→ EXERCISE OBJECTIVE
Continue the water heater failure report below, starting right after its final sentence.

→ PAGE EXCERPT
Begin

Water Heater Failure Risks
A review of homeowners’ insurance claims resulting from water heater failures from multiple insurance companies around the country revealed:
Water heater failures are one of the top five sources of residential water losses.
69% of all water heater failures result from a slow leak or a sudden burst.
Water heater failures cost an average of $4,444 per incident after the deductible was paid.
Supply line failure was the cause in only 10% of claims, but these claims typically were 60% higher than those caused by leaking or bursting.
The age at which a water heater tank failed due to leaking or bursting was available for 32% of the claims. Water heaters up to 20 years old accounted for 95% of these claims.
Failures of water heaters located on the first floor resulted in 33% greater losses than those resulting from water heaters in basements.
Approximately 9% of all water heater failures occurred in unoccupied homes and resulted in 49% higher claims.
Water Heater Failure Mode Claim Frequency and Severity:
In a review of 700 water heater claims, nearly seven of 10 failures were due to a tank bursting or leaking. (See Figure 1) The exact failure mode for 13% of water heater claims in this study could not be determined based on the information provided. It is likely, however, that many of these failures are also the result of a tank that has burst or leaked.
The cost of a water heater claim varies greatly depending on the failure mode. (See Figure 2) In this study, supply line failures averaged 60% greater losses relative to leaking or burst tanks.
This is also illustrated by comparing the interquartile range for the three main water heater failure modes: leaks, supply lines and valves. (See Table 1)
Table 1: Interquartile Range of Claim Payments by Water Heater Failure Mode
There was a significant difference between these three failure modes. Specifically, the average cost of a water heater leak or burst claim was 60% less than a water heater supply line failure. There were no statistically significant differences in the cost of a valve failure when compared to the other two failure modes.
Water Heater Rate of Failure
Most water heater failures occur when the water heater has reached its life expectancy and the tank begins to rust and corrode. This is true since the majority of water heater failures involve leaking or bursting, usually as the result of a deteriorated tank.
The age at which a tank leaked or burst could be determined for 32% of the claims. The ages at failure, which resulted in a claim, ranged from less than a year to more than 30 years. The average age was 10.7 years. (See Figure 3)
Figure 3: Cumulative Distribution of Water Heater Leaks/Bursts by Age at Failure
Age at Failure
The rate of failure resulting in a claim begins to dramatically increase for a water heater beginning at age 5 – when 12% of all failures occurred. By the time a water heater reaches age 12, nearly three quarters of have failed. (See Figure 4)
Figure 4: Water Heater Leaks/Bursts by Age at Failure
One factor that may influence the life expectancy of a water heater is the limited tank and parts warranty provided by the manufacturer. Typical water heater warranties can range from three to 12 years. It is expected that there is a correlation between the life expectancy of a water heater and the warranty limitation, but no information was available about the length of the warranty of the water heater tanks that failed.

End

→ DATASET SECTION
Begin

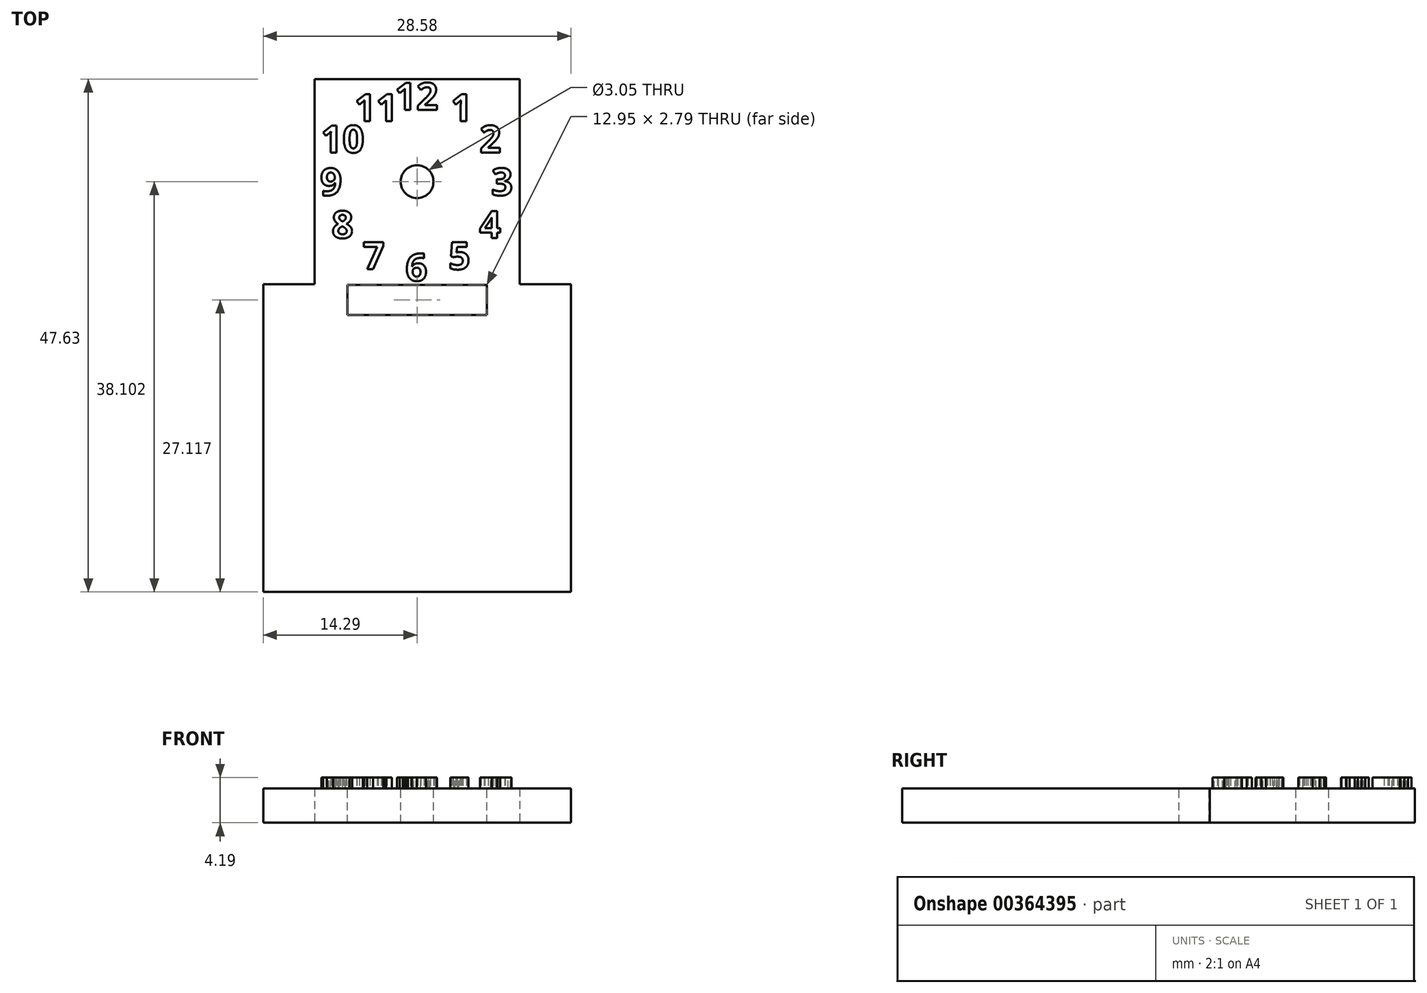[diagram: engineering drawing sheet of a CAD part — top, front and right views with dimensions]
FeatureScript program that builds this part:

End

→ ANSWER BELOW
This assessment was based on the claims data provided. The total number and age of water heaters in the insured portfolio was not known. Data regarding water heater replacements that resulted in a claim also was not provided.
Water Heater Failures by Region:
Homes that incurred water heater claims were separated into two regions: North Region states and South Region states. (See Figure 5) Each region contains claim data from a minimum of three of the five contributing insurance companies. Of the claims reviewed in the study, 60% were from the North Region states and 40% were from the South Region states.
The percentage of water heater claims relative to the total number of water loss claims in each region was compared. Home in the South were nearly twice as likely (7%) to suffer a water heater failure that resulted in a claim. (See Figure 6) This likely is because of the location of the water heater on the first floor within reach of high-dollar items such as furniture. The five primary locations for water heaters in both regions include the garage, attic, basement, first floor and an upper-level floor.
Figure 6: Percentage Water Loss Claims by Region
In the South Region, 69% of all water heaters that failed and resulted in a claim were located on the home’s first floor, likely within reach of high-dollars items such as furniture. (See Figure 7)
Additionally, 11% of all water heaters in the South Region were located in an attic space compared to less than 1% in the North Region. Progressive damage is less likely to be observed when a water heater is concealed.
As for the North Region, 70% of failures resulting in a claim involved a water heater located in the basement, which are uncommon in the South. Water heaters installed on the first floor of a home in the North Region accounted for just 26% of all claims.
The failure of water heaters located in the basement is much less likely to result in a claim. Many basements have concrete floors and are used for storage purposes only. Failures that occur in this type of a basement may never result in a claim, especially if the damage is less than the policy deductible. Also, many basements contain floor drains and sump pumps that assist in removing water before permanent damage occurs.
A complete analysis of the frequency of water heater claims by location was not done. The claims information did not list the total distribution of water heaters by location for the two regions.
The severity of a water heater-related claim was analyzed to determine if differences existed based on location. (See Figure 8) There were an insufficient number of claims for garages, attics or upper-level floors, so these locations were excluded from the analysis.
Results revealed that first-floor water heater claims cost 32% more than those that occurred in the basement.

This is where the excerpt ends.